In your reply, print every line of the listing exactly and omit all images.

--- ENTRIES PROVIDED ---

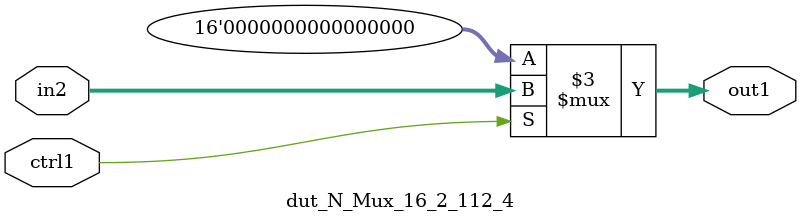
<source format=v>

`timescale 1ps / 1ps


module dut_N_Mux_16_2_112_4( in2, ctrl1, out1 );

    input [15:0] in2;
    input ctrl1;
    output [15:0] out1;
    reg [15:0] out1;

    
    // rtl_process:dut_N_Mux_16_2_112_4/dut_N_Mux_16_2_112_4_thread_1
    always @*
      begin : dut_N_Mux_16_2_112_4_thread_1
        case (ctrl1) 
          1'b1: 
            begin
              out1 = in2;
            end
          default: 
            begin
              out1 = 16'd00000;
            end
        endcase
      end

endmodule




</source>
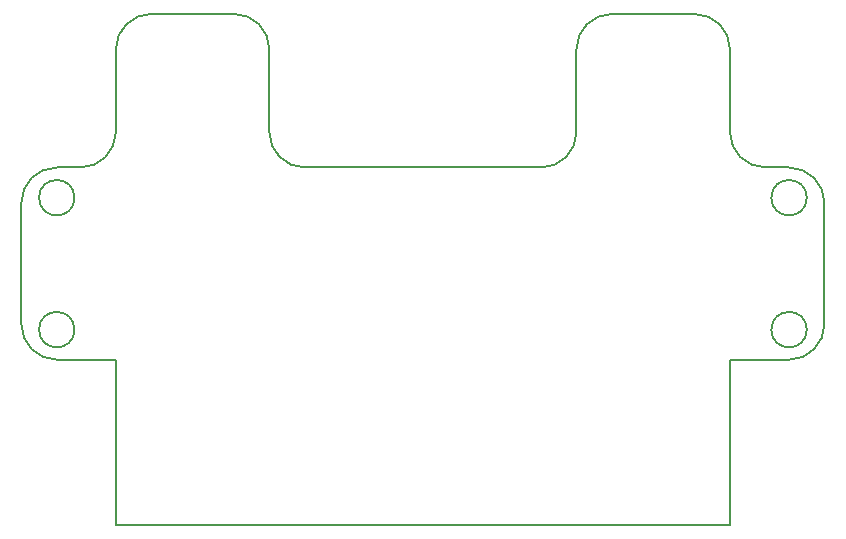
<source format=gbr>
%TF.GenerationSoftware,KiCad,Pcbnew,(5.1.8)-1*%
%TF.CreationDate,2020-12-05T14:41:01+08:00*%
%TF.ProjectId,DoubleCam,446f7562-6c65-4436-916d-2e6b69636164,rev?*%
%TF.SameCoordinates,Original*%
%TF.FileFunction,Profile,NP*%
%FSLAX46Y46*%
G04 Gerber Fmt 4.6, Leading zero omitted, Abs format (unit mm)*
G04 Created by KiCad (PCBNEW (5.1.8)-1) date 2020-12-05 14:41:01*
%MOMM*%
%LPD*%
G01*
G04 APERTURE LIST*
%TA.AperFunction,Profile*%
%ADD10C,0.200000*%
%TD*%
G04 APERTURE END LIST*
D10*
X196059999Y-83290000D02*
X191060000Y-83290000D01*
X139060000Y-83290000D02*
X134060001Y-83290000D01*
X149060000Y-54020000D02*
X142060001Y-54020000D01*
X188060000Y-54020000D02*
X181059999Y-54020000D01*
X178060000Y-64020001D02*
X178060000Y-57020000D01*
X152060000Y-64020001D02*
X152060000Y-57020001D01*
X199059999Y-80290000D02*
X199060000Y-70020000D01*
X131060000Y-80290000D02*
X131060000Y-70020001D01*
X175060000Y-67020000D02*
X155060001Y-67020000D01*
X194059999Y-67020000D02*
G75*
G02*
X191060000Y-64020001I0J2999999D01*
G01*
X188060000Y-54020001D02*
G75*
G02*
X191059999Y-57020000I0J-2999999D01*
G01*
X139060000Y-97289999D02*
X139060000Y-83290000D01*
X191060000Y-97290000D02*
X191060000Y-83290000D01*
X149060000Y-54020001D02*
G75*
G02*
X152060000Y-57020001I0J-3000000D01*
G01*
X135560001Y-80750000D02*
G75*
G03*
X135560001Y-80750000I-1500000J0D01*
G01*
X178060000Y-64020001D02*
G75*
G02*
X175060000Y-67020001I-3000000J0D01*
G01*
X139060000Y-64020001D02*
G75*
G02*
X136060001Y-67020000I-2999999J0D01*
G01*
X199059999Y-80290000D02*
G75*
G02*
X196059999Y-83290000I-3000000J0D01*
G01*
X139060000Y-57020001D02*
G75*
G02*
X142060001Y-54020000I3000001J0D01*
G01*
X139060000Y-97289999D02*
X191060000Y-97290000D01*
X131060000Y-70020001D02*
G75*
G02*
X134060001Y-67020000I3000001J0D01*
G01*
X196059999Y-67020000D02*
G75*
G02*
X199060000Y-70020001I0J-3000001D01*
G01*
X197559999Y-69580000D02*
G75*
G03*
X197559999Y-69580000I-1500000J0D01*
G01*
X135560001Y-69580000D02*
G75*
G03*
X135560001Y-69580000I-1500000J0D01*
G01*
X197559999Y-80750000D02*
G75*
G03*
X197559999Y-80750000I-1500000J0D01*
G01*
X194059999Y-67020000D02*
X196059999Y-67020000D01*
X134060001Y-83290001D02*
G75*
G02*
X131060000Y-80290000I0J3000001D01*
G01*
X191060000Y-64020000D02*
X191060000Y-57020000D01*
X139060000Y-64020001D02*
X139060000Y-57020001D01*
X136060001Y-67020000D02*
X134060001Y-67020000D01*
X155059999Y-67020001D02*
G75*
G02*
X152060000Y-64020000I1J3000000D01*
G01*
X178059999Y-57020000D02*
G75*
G02*
X181059999Y-54020000I3000000J0D01*
G01*
M02*

</source>
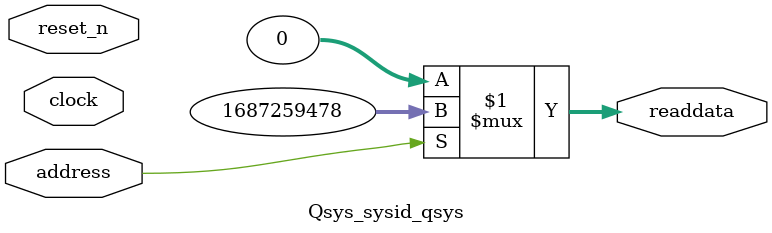
<source format=v>



// synthesis translate_off
`timescale 1ns / 1ps
// synthesis translate_on

// turn off superfluous verilog processor warnings 
// altera message_level Level1 
// altera message_off 10034 10035 10036 10037 10230 10240 10030 

module Qsys_sysid_qsys (
               // inputs:
                address,
                clock,
                reset_n,

               // outputs:
                readdata
             )
;

  output  [ 31: 0] readdata;
  input            address;
  input            clock;
  input            reset_n;

  wire    [ 31: 0] readdata;
  //control_slave, which is an e_avalon_slave
  assign readdata = address ? 1687259478 : 0;

endmodule



</source>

---

WRITTEN REPLY
<source format=v>

`timescale 1ps / 1ps


module dut_N_Mux_16_2_112_4( in2, ctrl1, out1 );

    input [15:0] in2;
    input ctrl1;
    output [15:0] out1;
    reg [15:0] out1;

    
    // rtl_process:dut_N_Mux_16_2_112_4/dut_N_Mux_16_2_112_4_thread_1
    always @*
      begin : dut_N_Mux_16_2_112_4_thread_1
        case (ctrl1) 
          1'b1: 
            begin
              out1 = in2;
            end
          default: 
            begin
              out1 = 16'd00000;
            end
        endcase
      end

endmodule




</source>
<source format=gbr>
%TF.GenerationSoftware,KiCad,Pcbnew,(5.1.8)-1*%
%TF.CreationDate,2020-12-05T14:41:01+08:00*%
%TF.ProjectId,DoubleCam,446f7562-6c65-4436-916d-2e6b69636164,rev?*%
%TF.SameCoordinates,Original*%
%TF.FileFunction,Profile,NP*%
%FSLAX46Y46*%
G04 Gerber Fmt 4.6, Leading zero omitted, Abs format (unit mm)*
G04 Created by KiCad (PCBNEW (5.1.8)-1) date 2020-12-05 14:41:01*
%MOMM*%
%LPD*%
G01*
G04 APERTURE LIST*
%TA.AperFunction,Profile*%
%ADD10C,0.200000*%
%TD*%
G04 APERTURE END LIST*
D10*
X196059999Y-83290000D02*
X191060000Y-83290000D01*
X139060000Y-83290000D02*
X134060001Y-83290000D01*
X149060000Y-54020000D02*
X142060001Y-54020000D01*
X188060000Y-54020000D02*
X181059999Y-54020000D01*
X178060000Y-64020001D02*
X178060000Y-57020000D01*
X152060000Y-64020001D02*
X152060000Y-57020001D01*
X199059999Y-80290000D02*
X199060000Y-70020000D01*
X131060000Y-80290000D02*
X131060000Y-70020001D01*
X175060000Y-67020000D02*
X155060001Y-67020000D01*
X194059999Y-67020000D02*
G75*
G02*
X191060000Y-64020001I0J2999999D01*
G01*
X188060000Y-54020001D02*
G75*
G02*
X191059999Y-57020000I0J-2999999D01*
G01*
X139060000Y-97289999D02*
X139060000Y-83290000D01*
X191060000Y-97290000D02*
X191060000Y-83290000D01*
X149060000Y-54020001D02*
G75*
G02*
X152060000Y-57020001I0J-3000000D01*
G01*
X135560001Y-80750000D02*
G75*
G03*
X135560001Y-80750000I-1500000J0D01*
G01*
X178060000Y-64020001D02*
G75*
G02*
X175060000Y-67020001I-3000000J0D01*
G01*
X139060000Y-64020001D02*
G75*
G02*
X136060001Y-67020000I-2999999J0D01*
G01*
X199059999Y-80290000D02*
G75*
G02*
X196059999Y-83290000I-3000000J0D01*
G01*
X139060000Y-57020001D02*
G75*
G02*
X142060001Y-54020000I3000001J0D01*
G01*
X139060000Y-97289999D02*
X191060000Y-97290000D01*
X131060000Y-70020001D02*
G75*
G02*
X134060001Y-67020000I3000001J0D01*
G01*
X196059999Y-67020000D02*
G75*
G02*
X199060000Y-70020001I0J-3000001D01*
G01*
X197559999Y-69580000D02*
G75*
G03*
X197559999Y-69580000I-1500000J0D01*
G01*
X135560001Y-69580000D02*
G75*
G03*
X135560001Y-69580000I-1500000J0D01*
G01*
X197559999Y-80750000D02*
G75*
G03*
X197559999Y-80750000I-1500000J0D01*
G01*
X194059999Y-67020000D02*
X196059999Y-67020000D01*
X134060001Y-83290001D02*
G75*
G02*
X131060000Y-80290000I0J3000001D01*
G01*
X191060000Y-64020000D02*
X191060000Y-57020000D01*
X139060000Y-64020001D02*
X139060000Y-57020001D01*
X136060001Y-67020000D02*
X134060001Y-67020000D01*
X155059999Y-67020001D02*
G75*
G02*
X152060000Y-64020000I1J3000000D01*
G01*
X178059999Y-57020000D02*
G75*
G02*
X181059999Y-54020000I3000000J0D01*
G01*
M02*

</source>
<source format=v>



// synthesis translate_off
`timescale 1ns / 1ps
// synthesis translate_on

// turn off superfluous verilog processor warnings 
// altera message_level Level1 
// altera message_off 10034 10035 10036 10037 10230 10240 10030 

module Qsys_sysid_qsys (
               // inputs:
                address,
                clock,
                reset_n,

               // outputs:
                readdata
             )
;

  output  [ 31: 0] readdata;
  input            address;
  input            clock;
  input            reset_n;

  wire    [ 31: 0] readdata;
  //control_slave, which is an e_avalon_slave
  assign readdata = address ? 1687259478 : 0;

endmodule



</source>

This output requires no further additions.